(Extracted data entries)
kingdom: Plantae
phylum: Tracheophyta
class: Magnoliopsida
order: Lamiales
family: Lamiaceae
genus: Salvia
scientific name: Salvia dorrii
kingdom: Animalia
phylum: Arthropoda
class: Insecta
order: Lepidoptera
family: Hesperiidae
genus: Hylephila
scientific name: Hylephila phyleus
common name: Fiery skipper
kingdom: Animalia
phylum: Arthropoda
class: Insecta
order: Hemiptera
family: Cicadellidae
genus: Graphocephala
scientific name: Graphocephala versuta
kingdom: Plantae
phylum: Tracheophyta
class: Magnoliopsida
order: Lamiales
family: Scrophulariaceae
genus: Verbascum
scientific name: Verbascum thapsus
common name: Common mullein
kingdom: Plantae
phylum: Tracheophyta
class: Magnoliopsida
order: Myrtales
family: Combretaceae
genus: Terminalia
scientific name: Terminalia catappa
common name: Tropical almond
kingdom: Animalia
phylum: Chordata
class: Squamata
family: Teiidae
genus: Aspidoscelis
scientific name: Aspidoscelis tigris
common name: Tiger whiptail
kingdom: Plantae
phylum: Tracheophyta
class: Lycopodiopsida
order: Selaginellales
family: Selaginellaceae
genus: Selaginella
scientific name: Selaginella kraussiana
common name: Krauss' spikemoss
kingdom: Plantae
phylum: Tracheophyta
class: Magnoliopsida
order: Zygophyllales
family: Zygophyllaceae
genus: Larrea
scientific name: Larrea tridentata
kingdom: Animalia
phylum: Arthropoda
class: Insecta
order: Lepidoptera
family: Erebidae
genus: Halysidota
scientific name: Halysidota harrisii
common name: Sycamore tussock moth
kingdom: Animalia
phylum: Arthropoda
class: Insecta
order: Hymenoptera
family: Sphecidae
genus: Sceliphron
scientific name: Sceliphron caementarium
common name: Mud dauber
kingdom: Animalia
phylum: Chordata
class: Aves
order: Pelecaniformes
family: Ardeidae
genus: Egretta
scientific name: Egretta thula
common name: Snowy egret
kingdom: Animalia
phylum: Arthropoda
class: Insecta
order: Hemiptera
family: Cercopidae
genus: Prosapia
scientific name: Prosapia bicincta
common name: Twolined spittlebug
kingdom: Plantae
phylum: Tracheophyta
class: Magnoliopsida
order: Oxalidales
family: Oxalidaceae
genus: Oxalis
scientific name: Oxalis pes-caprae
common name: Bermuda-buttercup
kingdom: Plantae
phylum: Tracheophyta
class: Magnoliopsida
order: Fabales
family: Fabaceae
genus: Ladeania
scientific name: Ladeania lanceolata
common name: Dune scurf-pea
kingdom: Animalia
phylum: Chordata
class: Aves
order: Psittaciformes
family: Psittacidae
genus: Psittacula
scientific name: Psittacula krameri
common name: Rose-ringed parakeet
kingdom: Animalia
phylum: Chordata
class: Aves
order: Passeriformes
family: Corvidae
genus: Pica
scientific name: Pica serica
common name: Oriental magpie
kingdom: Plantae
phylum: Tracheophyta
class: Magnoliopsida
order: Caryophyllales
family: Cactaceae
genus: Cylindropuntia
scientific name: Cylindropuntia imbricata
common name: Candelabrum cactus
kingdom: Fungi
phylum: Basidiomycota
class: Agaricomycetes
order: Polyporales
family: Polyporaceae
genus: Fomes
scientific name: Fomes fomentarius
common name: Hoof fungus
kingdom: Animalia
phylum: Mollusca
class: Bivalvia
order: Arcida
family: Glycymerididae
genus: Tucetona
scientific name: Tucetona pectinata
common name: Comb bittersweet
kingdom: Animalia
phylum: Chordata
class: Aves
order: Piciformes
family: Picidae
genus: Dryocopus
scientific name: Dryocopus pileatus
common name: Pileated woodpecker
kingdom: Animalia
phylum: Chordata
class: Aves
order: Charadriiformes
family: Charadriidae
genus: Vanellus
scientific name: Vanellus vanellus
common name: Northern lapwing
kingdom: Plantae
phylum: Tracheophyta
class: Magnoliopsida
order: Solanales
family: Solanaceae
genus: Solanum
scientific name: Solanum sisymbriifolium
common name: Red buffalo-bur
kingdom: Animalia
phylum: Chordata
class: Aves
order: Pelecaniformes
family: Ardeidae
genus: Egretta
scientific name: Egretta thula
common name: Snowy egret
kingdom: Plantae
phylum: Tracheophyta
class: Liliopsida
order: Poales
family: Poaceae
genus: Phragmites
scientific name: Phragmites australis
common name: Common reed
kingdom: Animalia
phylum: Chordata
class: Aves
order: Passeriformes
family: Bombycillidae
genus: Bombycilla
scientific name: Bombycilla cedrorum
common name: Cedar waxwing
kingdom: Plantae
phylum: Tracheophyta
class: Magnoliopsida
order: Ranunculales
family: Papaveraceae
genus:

Given problem:
Rewrite every line in the records above as a numbered list, leaving out any blank lines.

Solution to this problem:
1. kingdom: Plantae
2. phylum: Tracheophyta
3. class: Magnoliopsida
4. order: Lamiales
5. family: Lamiaceae
6. genus: Salvia
7. scientific name: Salvia dorrii
8. kingdom: Animalia
9. phylum: Arthropoda
10. class: Insecta
11. order: Lepidoptera
12. family: Hesperiidae
13. genus: Hylephila
14. scientific name: Hylephila phyleus
15. common name: Fiery skipper
16. kingdom: Animalia
17. phylum: Arthropoda
18. class: Insecta
19. order: Hemiptera
20. family: Cicadellidae
21. genus: Graphocephala
22. scientific name: Graphocephala versuta
23. kingdom: Plantae
24. phylum: Tracheophyta
25. class: Magnoliopsida
26. order: Lamiales
27. family: Scrophulariaceae
28. genus: Verbascum
29. scientific name: Verbascum thapsus
30. common name: Common mullein
31. kingdom: Plantae
32. phylum: Tracheophyta
33. class: Magnoliopsida
34. order: Myrtales
35. family: Combretaceae
36. genus: Terminalia
37. scientific name: Terminalia catappa
38. common name: Tropical almond
39. kingdom: Animalia
40. phylum: Chordata
41. class: Squamata
42. family: Teiidae
43. genus: Aspidoscelis
44. scientific name: Aspidoscelis tigris
45. common name: Tiger whiptail
46. kingdom: Plantae
47. phylum: Tracheophyta
48. class: Lycopodiopsida
49. order: Selaginellales
50. family: Selaginellaceae
51. genus: Selaginella
52. scientific name: Selaginella kraussiana
53. common name: Krauss' spikemoss
54. kingdom: Plantae
55. phylum: Tracheophyta
56. class: Magnoliopsida
57. order: Zygophyllales
58. family: Zygophyllaceae
59. genus: Larrea
60. scientific name: Larrea tridentata
61. kingdom: Animalia
62. phylum: Arthropoda
63. class: Insecta
64. order: Lepidoptera
65. family: Erebidae
66. genus: Halysidota
67. scientific name: Halysidota harrisii
68. common name: Sycamore tussock moth
69. kingdom: Animalia
70. phylum: Arthropoda
71. class: Insecta
72. order: Hymenoptera
73. family: Sphecidae
74. genus: Sceliphron
75. scientific name: Sceliphron caementarium
76. common name: Mud dauber
77. kingdom: Animalia
78. phylum: Chordata
79. class: Aves
80. order: Pelecaniformes
81. family: Ardeidae
82. genus: Egretta
83. scientific name: Egretta thula
84. common name: Snowy egret
85. kingdom: Animalia
86. phylum: Arthropoda
87. class: Insecta
88. order: Hemiptera
89. family: Cercopidae
90. genus: Prosapia
91. scientific name: Prosapia bicincta
92. common name: Twolined spittlebug
93. kingdom: Plantae
94. phylum: Tracheophyta
95. class: Magnoliopsida
96. order: Oxalidales
97. family: Oxalidaceae
98. genus: Oxalis
99. scientific name: Oxalis pes-caprae
100. common name: Bermuda-buttercup
101. kingdom: Plantae
102. phylum: Tracheophyta
103. class: Magnoliopsida
104. order: Fabales
105. family: Fabaceae
106. genus: Ladeania
107. scientific name: Ladeania lanceolata
108. common name: Dune scurf-pea
109. kingdom: Animalia
110. phylum: Chordata
111. class: Aves
112. order: Psittaciformes
113. family: Psittacidae
114. genus: Psittacula
115. scientific name: Psittacula krameri
116. common name: Rose-ringed parakeet
117. kingdom: Animalia
118. phylum: Chordata
119. class: Aves
120. order: Passeriformes
121. family: Corvidae
122. genus: Pica
123. scientific name: Pica serica
124. common name: Oriental magpie
125. kingdom: Plantae
126. phylum: Tracheophyta
127. class: Magnoliopsida
128. order: Caryophyllales
129. family: Cactaceae
130. genus: Cylindropuntia
131. scientific name: Cylindropuntia imbricata
132. common name: Candelabrum cactus
133. kingdom: Fungi
134. phylum: Basidiomycota
135. class: Agaricomycetes
136. order: Polyporales
137. family: Polyporaceae
138. genus: Fomes
139. scientific name: Fomes fomentarius
140. common name: Hoof fungus
141. kingdom: Animalia
142. phylum: Mollusca
143. class: Bivalvia
144. order: Arcida
145. family: Glycymerididae
146. genus: Tucetona
147. scientific name: Tucetona pectinata
148. common name: Comb bittersweet
149. kingdom: Animalia
150. phylum: Chordata
151. class: Aves
152. order: Piciformes
153. family: Picidae
154. genus: Dryocopus
155. scientific name: Dryocopus pileatus
156. common name: Pileated woodpecker
157. kingdom: Animalia
158. phylum: Chordata
159. class: Aves
160. order: Charadriiformes
161. family: Charadriidae
162. genus: Vanellus
163. scientific name: Vanellus vanellus
164. common name: Northern lapwing
165. kingdom: Plantae
166. phylum: Tracheophyta
167. class: Magnoliopsida
168. order: Solanales
169. family: Solanaceae
170. genus: Solanum
171. scientific name: Solanum sisymbriifolium
172. common name: Red buffalo-bur
173. kingdom: Animalia
174. phylum: Chordata
175. class: Aves
176. order: Pelecaniformes
177. family: Ardeidae
178. genus: Egretta
179. scientific name: Egretta thula
180. common name: Snowy egret
181. kingdom: Plantae
182. phylum: Tracheophyta
183. class: Liliopsida
184. order: Poales
185. family: Poaceae
186. genus: Phragmites
187. scientific name: Phragmites australis
188. common name: Common reed
189. kingdom: Animalia
190. phylum: Chordata
191. class: Aves
192. order: Passeriformes
193. family: Bombycillidae
194. genus: Bombycilla
195. scientific name: Bombycilla cedrorum
196. common name: Cedar waxwing
197. kingdom: Plantae
198. phylum: Tracheophyta
199. class: Magnoliopsida
200. order: Ranunculales
201. family: Papaveraceae
202. genus:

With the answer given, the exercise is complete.